During this electrifying political season, there is a flurry of attention being given to Electronic Health Records. Nationwide implementation of  EHR’s is a core component of candidate plans to reform the American health care system. The main reasons put forth include to save money, reduce medical errors, avoid redundant testing, identify previously ineffective treatment,  and provide access to current medications from any point of care.   The media is high profiling phrases such as “interoperability,” “RHIO’s” and “Personal Health Record (PHR).”

 

Adding to the intensity of the EHR discussion, the federal government is proposing penalties for EMR non-adopters. Our largest technology companies, namely Microsoft and Google, are charging into competition to capture the hot property of the PHR.

 

Some of the enabling technology for these high level goals is in place. Some crucial components are not. What are the providers of healthcare to do? More particularly, how can those contemplating software for behavioral health, addictions, MRDD and public health approach the question of why should they embark on such an undertaking? Here is my thought. To borrow a saying:

 

Plan globally and for the future………Act locally and for the present

 

An organization’s top planners must be aware of the national vision and policy trends concerning EHRs. They must be informed about technology trends. Only then can they define their own plans and make decisions. For example, they should not cast their lot with a vendor which cannot demonstrate its ability to lead or at least keep up with technical developments over the long haul.

 

But long term visions seldom motivate people to undertake the demanding sort of change involved in an EMR implementation. To achieve buy-in, leadership needs to define goals that address immediate challenges facing the organization. This requires thinking clearly about the organization’s environment, mission and resources. I’ll write about defining these goals in upcoming blogs.

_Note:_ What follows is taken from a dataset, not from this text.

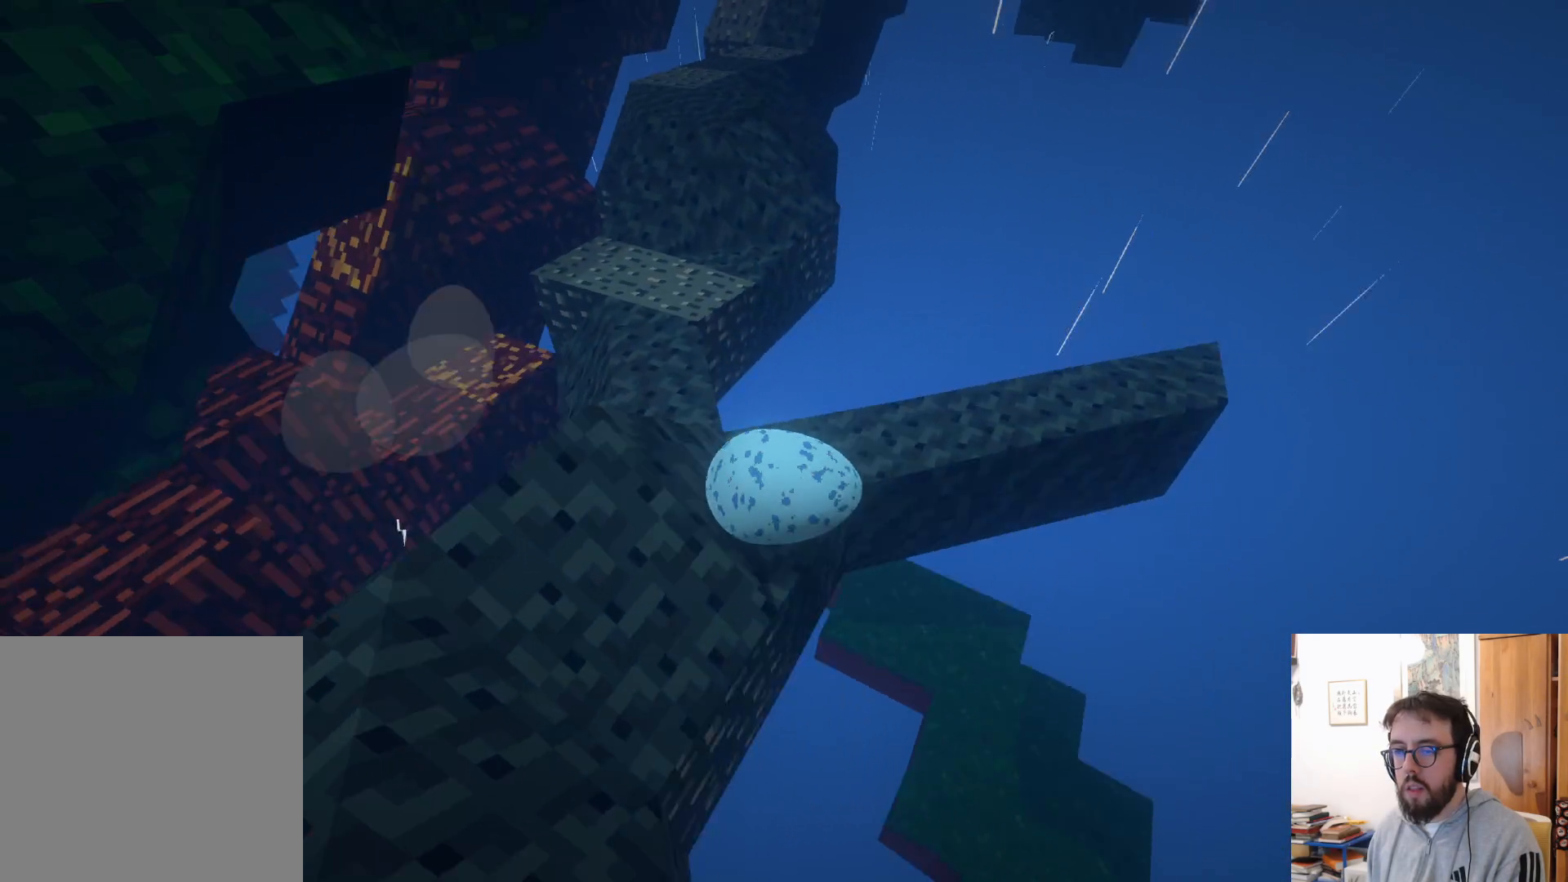
{"buttons": [], "left_stick": "up-left", "right_stick": "center", "events": [[116, "right_stick", "up-left"], [183, "L3", "up"], [216, "left_stick", "left"], [266, "right_stick", "center"], [433, "left_stick", "up-left"]]}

The person leading an Electronic Medical Record (EMR) implementation must know both the clinical and IT terrains. Since these two sets of knowledge don't ordinarily come in the same individual, who is best prepared to lead the EMR implementation effort, a clinician or a techie? I vote firmly for a clinician. Here's why.

 

At its heart, an EMR implementation should be a clinical and business processes undertaking, not an IT project. While an EMR crucially depends on technology, the ultimate purpose is to advance the quality and efficiency of care provided by people for people. The essential  knowledge underpinning an EMR is an intuitive grasp of the flow of the clinical enterprise: how to think, what to ask, how to decide, how to plan, execute and document. Next in line of importance is understanding the requirements of the complex business environment of health care. Then comes technical knowledge: how to exploit the rich computer systems toolkit to capture and enhance the flow and requirements.

 

This is NOT to say that technical knowledge is unimportant. It is essential for an EHR implementer to grasp the core concepts of networks, client-server, databases and reporting. When I began my transition from practicing psychiatrist to EMR implementer, I identified my computer naïveté to be a serious deficiency. So I promptly  enrolled in the introductory computer science course at a local college. I learned about hardware, networks, operating systems, reporting… I even became competent at very basic programming. On my own, I studied databases and taught myself MS ACCESS. I participated in many IT meetings. With focused effort, I learned enough to be an effective member of our IT team. To my surprise I found that computers are great fun – and very useful.  

I have talked with many people embarking on an EHR implementation. I routinely ask, “ Is it easier to teach a clinician the technical side or a techie the clinical side?” The answer is always, “It’s easier to teach the clinician.” What's your vote?